At a diet therapy store in Brussels where she is selling the glasses to help people eat less Collignon says the holographic innovation not only diffracts the light source but also send a more concentrated level of rays into the retina making the luminotherapy more effective. Light boxes normally put out rays of 10,000 lux. The glasses concentrate more light in the eye with just 2,000, which is also more comfortable for the patient.
"We are trying here to optimise the effect of light. Normally we needed 10,000 lux. Why do we only need 2,000 lux here well because, and this took 5 years of experimenting and research at the Liege university, physics engineers thought about putting a hologram in front of the light and this is what is at the basis of the whole concept. So it's a hologram placed on a plastic shield, there is a layer of resin inlaid with the help of a laser ray, to create a whole series of small lentils which increase the amount of light rays at the level of the eye," Collignon says.
Light therapy can be used in the alleviation of other health problems besides SAD. It can also be used in parallel with drug therapies in the treatment of more serious and non-seasonal depressions by enhancing the effect of the drugs.
"They were first used for seasonal depression (SAD) but now they are also being used for non-seasonal depression, for chronic fatigue in multiple sclerosis, for pre-menstrual symptoms, for tiredness related to post-natal depression. So there are a lot of areas they can be applied to as well of course as jet lag and people who jump across time zones and who need to reacclimatise to a new time," Collignon says.
Back at Eurocontrol our testers are asked once more what they think of the glasses following a long explanation of how they work
Christophe Hubert, who works at Eurocontrol's health and safety department in Bretigny, France, says the glasses could be good for fatigued workers, especially those who work in a dark environment such as the european flight control centre. But he needs proof that they work.
Claude Hantz, from the same department is less skeptical.

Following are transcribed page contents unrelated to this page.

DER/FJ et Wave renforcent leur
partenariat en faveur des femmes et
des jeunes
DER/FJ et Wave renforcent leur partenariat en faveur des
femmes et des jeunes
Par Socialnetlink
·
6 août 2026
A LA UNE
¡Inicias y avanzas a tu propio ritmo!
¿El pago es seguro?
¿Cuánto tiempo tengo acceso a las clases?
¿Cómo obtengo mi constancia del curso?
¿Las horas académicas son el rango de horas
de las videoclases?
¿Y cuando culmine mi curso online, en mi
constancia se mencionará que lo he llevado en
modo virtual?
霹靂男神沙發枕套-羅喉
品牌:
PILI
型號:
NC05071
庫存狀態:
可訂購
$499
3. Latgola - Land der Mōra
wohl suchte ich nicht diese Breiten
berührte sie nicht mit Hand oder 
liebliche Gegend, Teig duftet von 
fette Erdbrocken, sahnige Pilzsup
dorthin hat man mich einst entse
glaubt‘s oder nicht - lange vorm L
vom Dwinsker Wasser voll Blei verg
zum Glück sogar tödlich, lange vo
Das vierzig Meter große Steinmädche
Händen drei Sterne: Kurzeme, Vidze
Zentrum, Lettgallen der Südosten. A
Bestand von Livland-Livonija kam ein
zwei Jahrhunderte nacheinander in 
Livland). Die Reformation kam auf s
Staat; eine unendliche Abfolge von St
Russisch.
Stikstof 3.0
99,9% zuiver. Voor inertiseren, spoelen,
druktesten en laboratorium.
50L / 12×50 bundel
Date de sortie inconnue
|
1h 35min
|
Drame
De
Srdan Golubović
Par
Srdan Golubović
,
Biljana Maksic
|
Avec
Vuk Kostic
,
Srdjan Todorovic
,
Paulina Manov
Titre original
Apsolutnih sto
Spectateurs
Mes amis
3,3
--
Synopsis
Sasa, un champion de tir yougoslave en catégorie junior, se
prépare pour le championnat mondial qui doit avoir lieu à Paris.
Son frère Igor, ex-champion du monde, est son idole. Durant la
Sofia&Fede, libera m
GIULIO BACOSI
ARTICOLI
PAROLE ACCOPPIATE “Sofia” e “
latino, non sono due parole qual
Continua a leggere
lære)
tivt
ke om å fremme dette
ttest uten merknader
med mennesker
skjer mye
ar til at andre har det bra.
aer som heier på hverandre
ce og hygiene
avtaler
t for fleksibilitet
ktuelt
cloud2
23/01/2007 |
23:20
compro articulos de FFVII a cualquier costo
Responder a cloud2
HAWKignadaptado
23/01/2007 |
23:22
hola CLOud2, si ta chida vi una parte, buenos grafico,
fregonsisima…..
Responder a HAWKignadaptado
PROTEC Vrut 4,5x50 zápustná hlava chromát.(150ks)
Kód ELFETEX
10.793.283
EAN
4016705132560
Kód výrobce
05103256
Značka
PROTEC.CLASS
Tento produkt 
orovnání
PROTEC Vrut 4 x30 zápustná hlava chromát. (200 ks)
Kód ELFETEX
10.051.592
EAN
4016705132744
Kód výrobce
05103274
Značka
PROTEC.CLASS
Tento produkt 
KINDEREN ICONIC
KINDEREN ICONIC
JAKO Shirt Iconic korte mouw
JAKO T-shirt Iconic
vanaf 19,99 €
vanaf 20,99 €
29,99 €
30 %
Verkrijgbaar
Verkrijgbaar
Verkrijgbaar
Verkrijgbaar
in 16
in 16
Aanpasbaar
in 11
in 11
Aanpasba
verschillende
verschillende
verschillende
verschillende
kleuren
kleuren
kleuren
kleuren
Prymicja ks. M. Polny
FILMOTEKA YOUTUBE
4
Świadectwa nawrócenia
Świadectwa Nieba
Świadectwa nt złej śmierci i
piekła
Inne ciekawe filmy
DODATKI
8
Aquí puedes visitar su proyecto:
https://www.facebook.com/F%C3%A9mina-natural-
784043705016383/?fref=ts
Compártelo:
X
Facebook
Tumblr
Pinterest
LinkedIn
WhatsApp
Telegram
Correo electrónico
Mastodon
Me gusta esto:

"Its true that employers are more worried these days, in a more general way, about the health and safety of workers in relation to stress at work or in their private life. All these things have an influence and they can't be separated and if it works (the glasses) if there is proof that it works then why not. Obviously. Now we need to prove it," says Hubert.
"Yes I find that people don't have the same energy at the moment, for example, in October. It looks like its a difficult period to live through, people are tired, they have problems in the morning, they come in as if they had been boxing all night long. So yes I think we need to re-generate ourselves with this kind of machine," says Hantz.
Many workers starting early and leaving the workplace late in northern Europe never get to see the light as in the case of EuroControl which has no windows.
According to therapists this can worsen SAD syndrome which themselves can lead to depression, eating disorders, tiredness and lack of motivation.
Marion Verzuu, who helped explain how the glasses worked to EuroControl's staff, is confident that once people get over the futuristic look of the glasses they will use them and feel the benefits quickly.
In fact she even thinks the design is a plus which might explain why Lucimed have seen high sales in Belgium, Germany and Finland.
"Well its in fact very modern because its high technology. At the beginning they are a bit surprised but I am sure that soon we'll see everybody wearing these glasses whilst wearing these glasses," says Verzuu.
Lucimed will be launching the Luminette in the Netherlands soon and hope to expand in Canada and the United States.